Three months after the baseline visit, a second trained researcher, blinded to randomization, assessed all participants on their inhaler technique, asthma control, controller and reliever use. The two researchers who assessed technique at baseline (pre and post-education) and at 3-month follow-up were trained by one investigator (IB). Inter-rater reliability, based on assessment of six non-study patients, showed a mean difference between assessment scores of 0.23 out of 9 (95% CI −0.09 to 0.54) (Bland and Altman analysis of difference).

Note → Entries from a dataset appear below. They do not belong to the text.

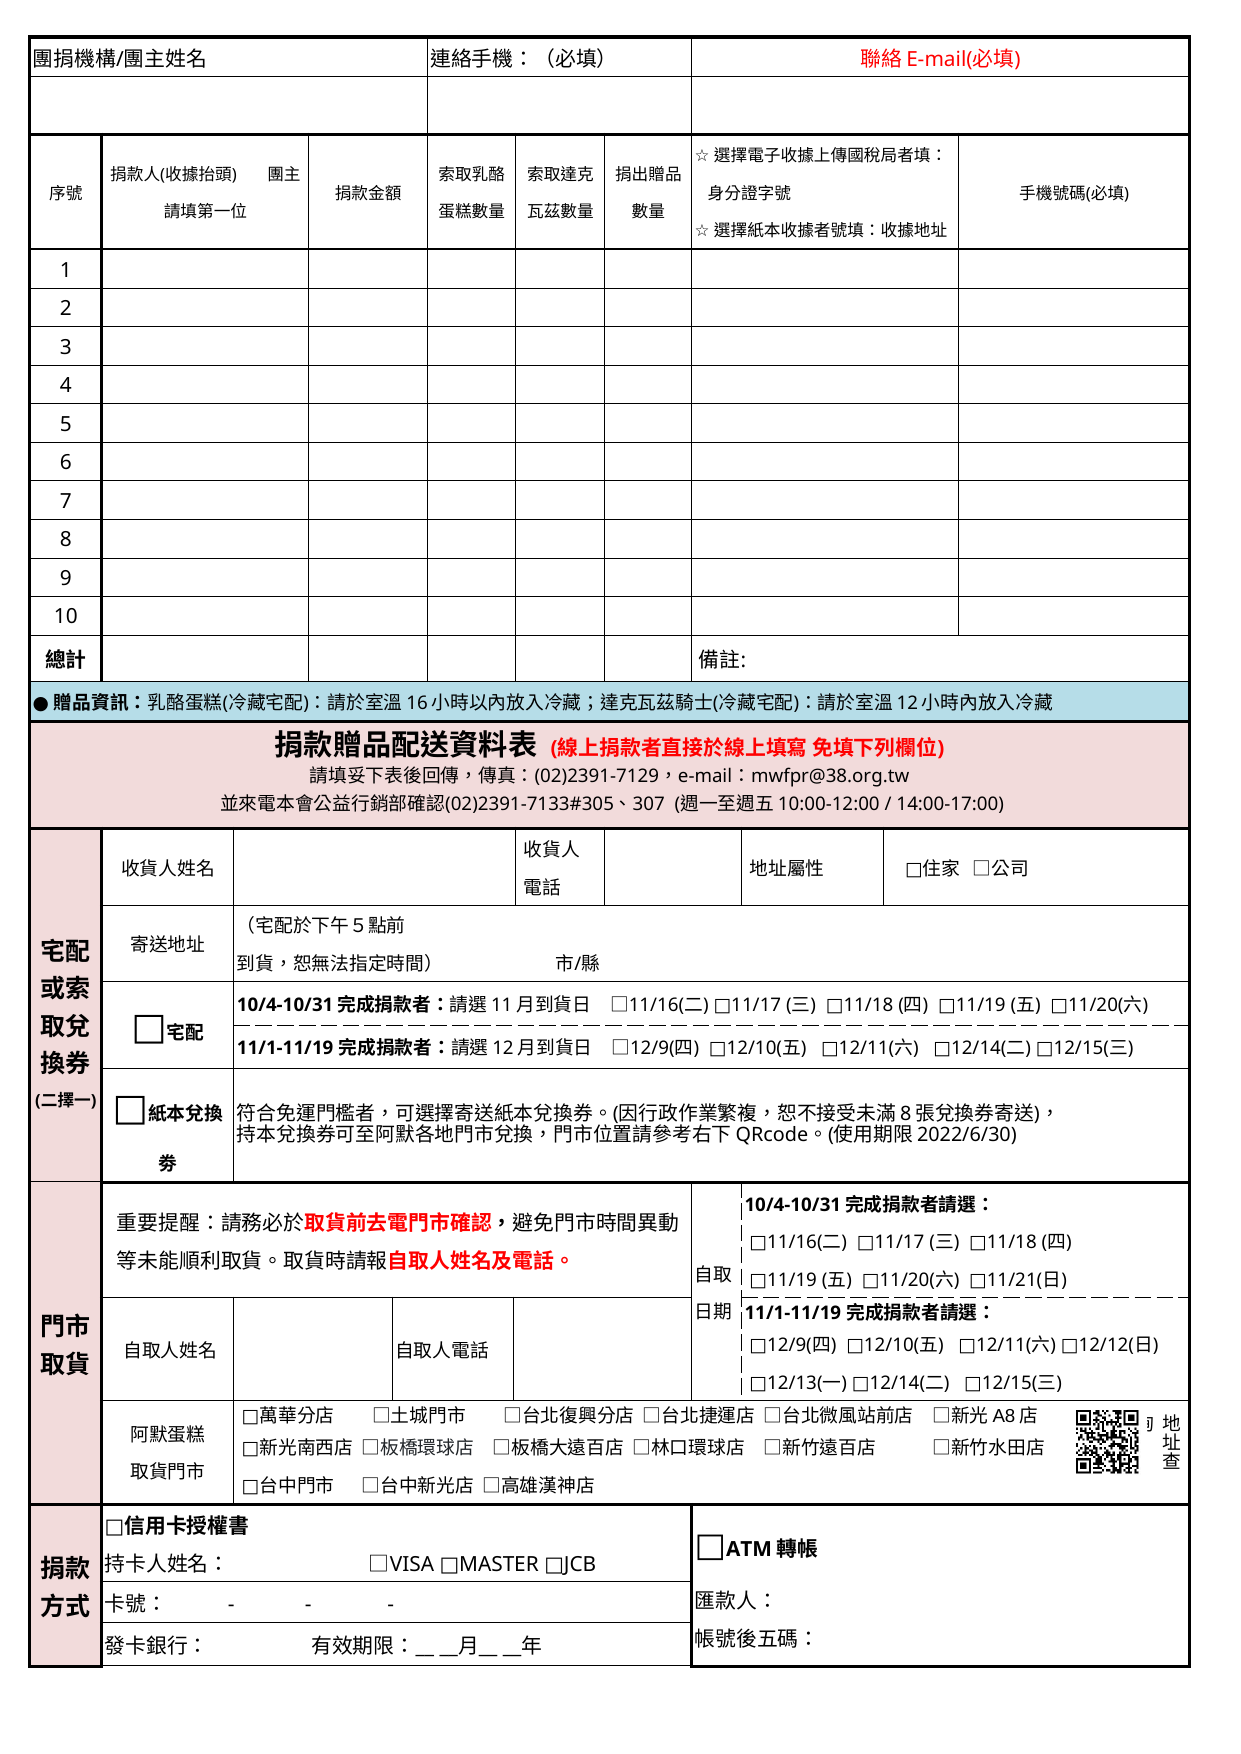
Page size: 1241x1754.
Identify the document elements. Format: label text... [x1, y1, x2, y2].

table_cell 索取達克瓦茲數量 [516, 136, 604, 248]
table_cell [959, 559, 1188, 596]
table_cell [428, 636, 515, 681]
table_cell [692, 366, 958, 403]
table_cell 3 [31, 327, 100, 365]
table_cell [605, 404, 691, 442]
table_cell 連絡手機：（必填） [428, 39, 691, 76]
table_cell ● 贈品資訊：乳酪蛋糕(冷藏宅配)：請於室溫16小時以內放入冷藏；達克瓦茲騎士(冷藏宅配)：請於室溫12小時內放入冷藏 [31, 682, 1188, 720]
table_cell [309, 289, 427, 326]
table_cell 索取乳酪蛋糕數量 [428, 136, 515, 248]
table_cell 發卡銀行： 有效期限：__ __月__ __年 [103, 1623, 690, 1665]
table_cell [309, 520, 427, 557]
table_cell [605, 327, 691, 365]
table_cell [103, 481, 308, 519]
table_cell [428, 559, 515, 596]
table_cell 捐款 方式 [31, 1506, 100, 1665]
table_cell [692, 289, 958, 326]
table_cell 寄送地址 [103, 906, 233, 981]
table_cell [692, 520, 958, 557]
table_cell 序號 [31, 136, 100, 248]
table_cell 捐款金額 [309, 136, 427, 248]
table_cell [309, 636, 427, 681]
table_cell [103, 366, 308, 403]
table_cell □ATM轉帳 匯款人： 帳號後五碼： 匯款金額： 匯款日期： 銀行：台北富邦銀行 南門分行(代號012) 戶名：財團法人現代婦女教育基金會 帳號：00-510-210-900177 [693, 1506, 1188, 1665]
table_cell [516, 327, 604, 365]
table_cell [309, 327, 427, 365]
table_cell [605, 289, 691, 326]
table_cell [516, 520, 604, 557]
table_cell [516, 481, 604, 519]
table_cell 自取人姓名 [103, 1298, 233, 1400]
table_cell 11/1-11/19 完成捐款者請選： □12/9(四) □12/10(五) □12/11(六) □12/12(日) □12/13(一) □12/14(二) □12/15(三) [741, 1297, 1188, 1400]
table_cell ☆ 選擇電子收據上傳國稅局者填： 身分證字號 ☆ 選擇紙本收據者號填：收據地址 [692, 136, 958, 248]
table_cell [959, 520, 1188, 557]
table_cell 手機號碼(必填) [959, 136, 1188, 248]
table_cell [605, 559, 691, 596]
table_cell 總計 [31, 636, 100, 681]
table_cell [692, 77, 1188, 132]
table_cell [428, 404, 515, 442]
table_cell 2 [31, 289, 100, 326]
table_cell 收貨人 電話 [516, 830, 604, 905]
table_cell [103, 559, 308, 596]
table_cell [959, 250, 1188, 288]
table_cell [103, 520, 308, 557]
table_cell 9 [31, 559, 100, 596]
table_cell [309, 559, 427, 596]
table_cell [103, 250, 308, 288]
table_cell [516, 250, 604, 288]
table_cell [959, 481, 1188, 519]
table_cell 8 [31, 520, 100, 557]
table_cell 4 [31, 366, 100, 403]
table_cell 團捐機構/團主姓名 [31, 39, 427, 76]
table_cell 6 [31, 443, 100, 480]
table_cell [428, 443, 515, 480]
table_cell [692, 443, 958, 480]
table_cell [605, 636, 691, 681]
table_cell [516, 597, 604, 634]
table_cell [234, 830, 515, 905]
table_cell [428, 520, 515, 557]
table_cell 地址屬性 [742, 830, 883, 905]
picture [1067, 1401, 1147, 1482]
table_cell 收貨人姓名 [103, 830, 233, 905]
table_cell 自取人電話 [393, 1298, 513, 1400]
table_cell [605, 481, 691, 519]
table_cell [309, 597, 427, 634]
table_cell [516, 366, 604, 403]
table_cell [309, 443, 427, 480]
table_cell 阿默蛋糕 取貨門市 [103, 1401, 233, 1503]
table_cell [605, 520, 691, 557]
table_cell □萬華分店 □土城門市 □台北復興分店 □台北捷運店 □台北微風站前店 □新光A8店 □新光南西店 □板橋環球店 □板橋大遠百店 □林口環球店 □新竹遠百店 □新竹水田店 □台中門市 □台中新光店 □高雄漢神店 [234, 1401, 1188, 1503]
table_cell 10 [31, 597, 100, 634]
table_cell 11/1-11/19 完成捐款者：請選12月到貨日 □12/9(四) □12/10(五) □12/11(六) □12/14(二) □12/15(三) [234, 1025, 1188, 1067]
table_cell 10/4-10/31完成捐款者：請選11月到貨日 □11/16(二) □11/17 (三) □11/18 (四) □11/19 (五) □11/20(六) [234, 982, 1188, 1025]
table_cell [309, 404, 427, 442]
table_cell [428, 289, 515, 326]
table_cell [103, 597, 308, 634]
table_cell [692, 559, 958, 596]
table_cell 1 [31, 250, 100, 288]
table_cell [514, 1298, 691, 1400]
table_cell [309, 366, 427, 403]
table_cell □宅配 [103, 982, 233, 1067]
table_cell [959, 289, 1188, 326]
table_cell [692, 327, 958, 365]
table_cell [605, 597, 691, 634]
table_cell [103, 636, 308, 681]
table_cell [309, 250, 427, 288]
table_cell 門市 取貨 [31, 1182, 100, 1503]
table_cell [309, 481, 427, 519]
table_cell 重要提醒：請務必於取貨前去電門市確認，避免門市時間異動等未能順利取貨。取貨時請報自取人姓名及電話。 [103, 1184, 691, 1297]
table_cell 自取日期 [692, 1184, 741, 1400]
table_cell □紙本兌換劵 [103, 1069, 233, 1181]
table_cell [103, 289, 308, 326]
table_cell □住家 □公司 [884, 830, 1188, 905]
table_cell （宅配於下午５點前 到貨，恕無法指定時間） 市/縣 [234, 906, 1188, 981]
table_cell 備註: [692, 636, 1188, 681]
table_cell [692, 481, 958, 519]
table_cell [959, 404, 1188, 442]
table_cell [959, 443, 1188, 480]
table_cell [959, 597, 1188, 634]
table_cell [959, 327, 1188, 365]
table_cell 符合免運門檻者，可選擇寄送紙本兌換券。(因行政作業繁複，恕不接受未滿8張兌換券寄送)， 持本兌換券可至阿默各地門市兌換，門市位置請參考右下QRcode。(使用期限2022/6/30) [234, 1069, 1188, 1181]
table_cell 卡號： - - - [103, 1582, 690, 1622]
table_cell [959, 366, 1188, 403]
table_cell 捐出贈品 數量 [605, 136, 691, 248]
table_cell [516, 636, 604, 681]
table_cell [428, 77, 691, 132]
table_cell □信用卡授權書 持卡人姓名： □VISA □MASTER □JCB [103, 1506, 690, 1581]
table_cell [103, 404, 308, 442]
table_cell [516, 559, 604, 596]
table_cell 捐款贈品配送資料表 (線上捐款者直接於線上填寫 免填下列欄位) 請填妥下表後回傳，傳真：(02)2391-7129，e-mail：mwfpr@38.org.tw 並來電本會公益行銷部確認(02)2391-7133#305、307 (週一至週五10:00-12:00 / 14:00-17:00) [31, 723, 1188, 827]
table_cell [605, 830, 741, 905]
table_cell [103, 443, 308, 480]
table_cell [103, 327, 308, 365]
table_cell [516, 443, 604, 480]
table_cell [692, 404, 958, 442]
table_cell 5 [31, 404, 100, 442]
table_cell [692, 597, 958, 634]
table_cell [605, 366, 691, 403]
table_cell 捐款人(收據抬頭) 團主請填第一位 [103, 136, 308, 248]
table_cell [605, 250, 691, 288]
table_cell [31, 77, 427, 132]
table_cell [428, 250, 515, 288]
table_cell [516, 289, 604, 326]
table_cell 10/4-10/31完成捐款者請選： □11/16(二) □11/17 (三) □11/18 (四) □11/19 (五) □11/20(六) □11/21(日) [741, 1184, 1188, 1297]
table_cell [428, 366, 515, 403]
table_cell 7 [31, 481, 100, 519]
table_cell [692, 250, 958, 288]
table_cell 宅配或索取兌換券(二擇一) [31, 830, 100, 1181]
table_cell [428, 481, 515, 519]
table_cell 聯絡E-mail(必填) [692, 39, 1188, 76]
table_cell [516, 404, 604, 442]
table_cell [428, 597, 515, 634]
table_cell [428, 327, 515, 365]
table_cell [605, 443, 691, 480]
table_cell [234, 1298, 392, 1400]
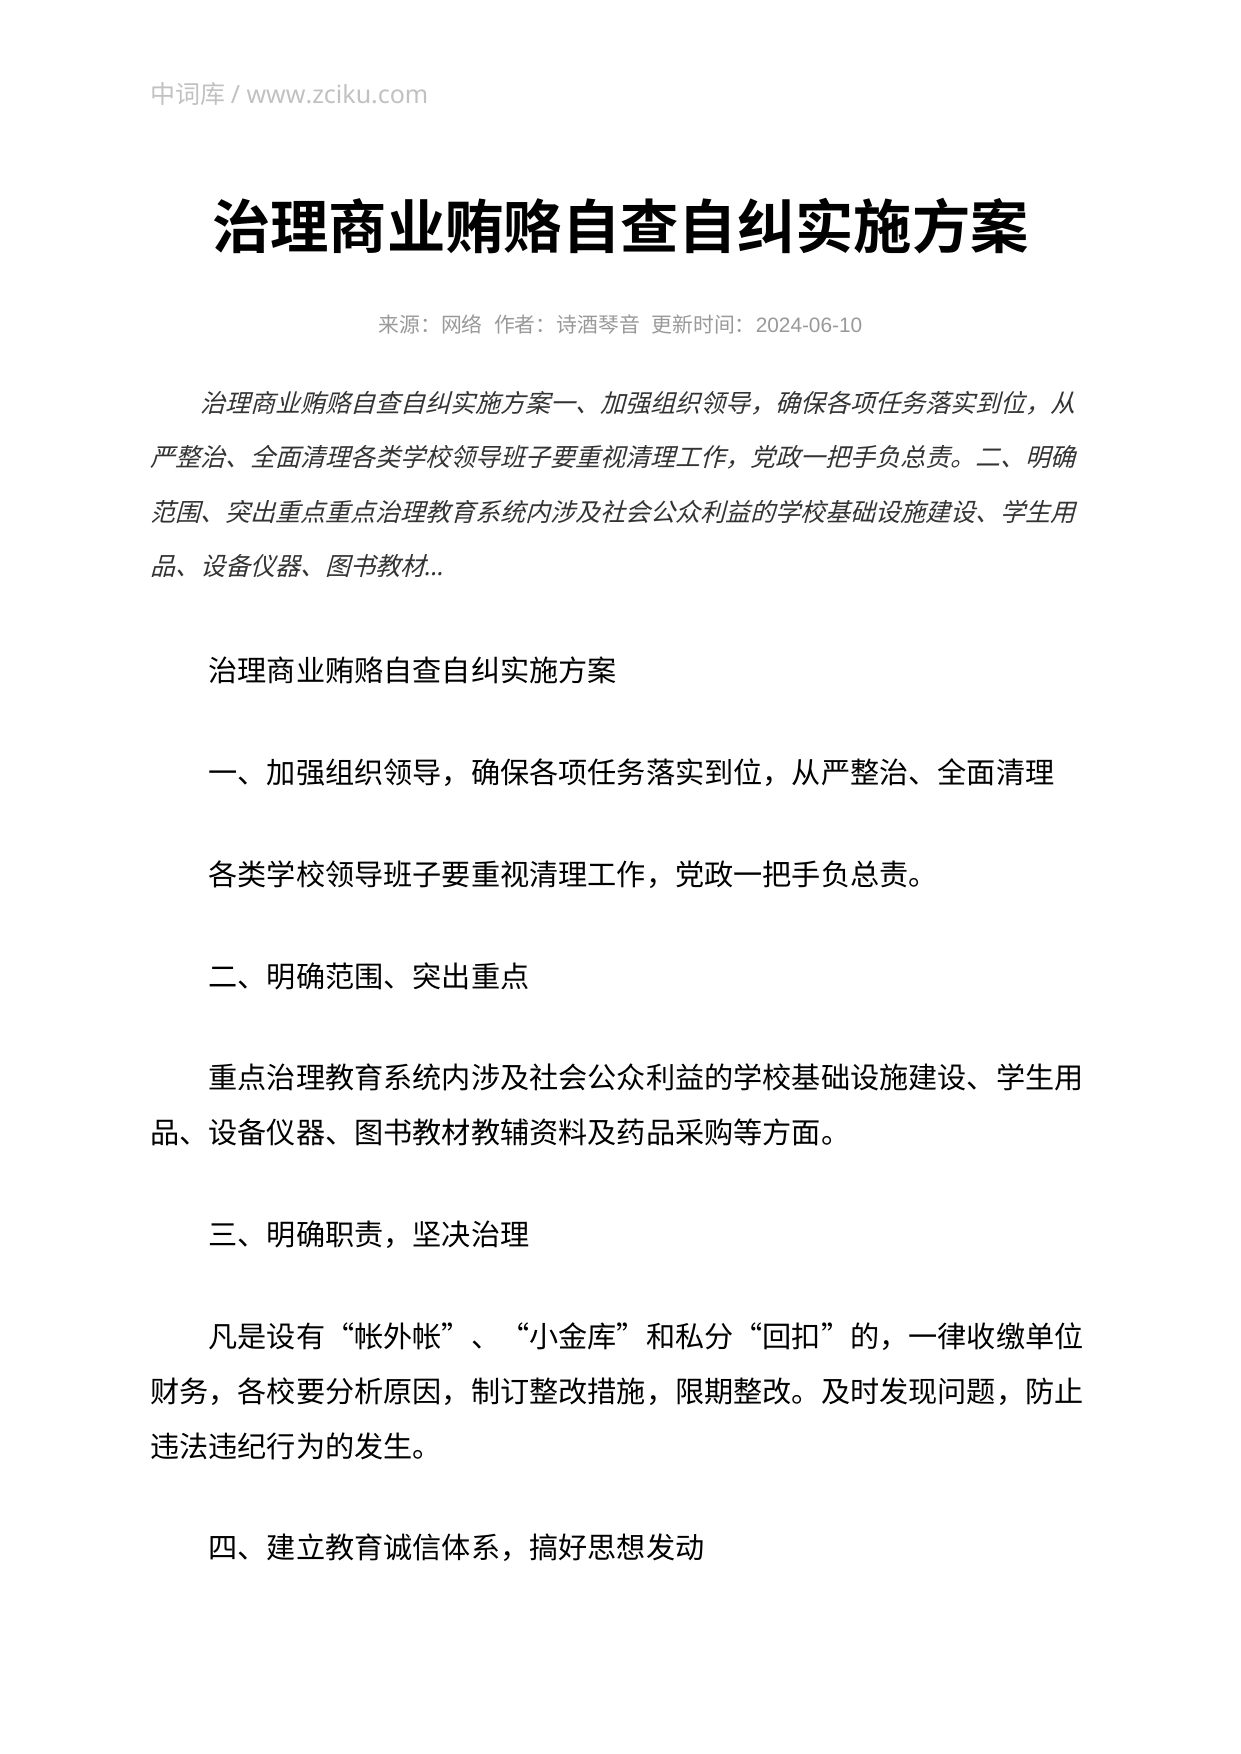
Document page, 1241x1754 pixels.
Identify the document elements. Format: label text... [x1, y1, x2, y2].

After the final assessment, participants in both groups were re-trained in inhaler technique and received inhaler technique labels.

Data analysis

The primary outcome was change in inhaler technique score between post-education and 3 months. Data were analyzed with SPSS 20 (Chicago, Illinois). Differences with P < 0.05 were considered statistically significant. The proportions of patients who performed correct technique (all steps correct) and correct essential technique (essential steps correct) were compared with Pearson’s χ 2 test. For continuous variables (inhaler technique scores, ACT scores), comparisons between groups were performed by Independent Sample t test, Wilcoxon signed-rank test, and Mann–Whitney U-test.

In order to determine predictors of inhaler technique improvement at 3 months, a multiple linear regression analysis was performed. The dependent variable was inhaler technique score at 3 months. Independent variables included inhaler type (TH or ACC), intervention group (active or control), baseline inhaler technique score, gender, age and smoking status.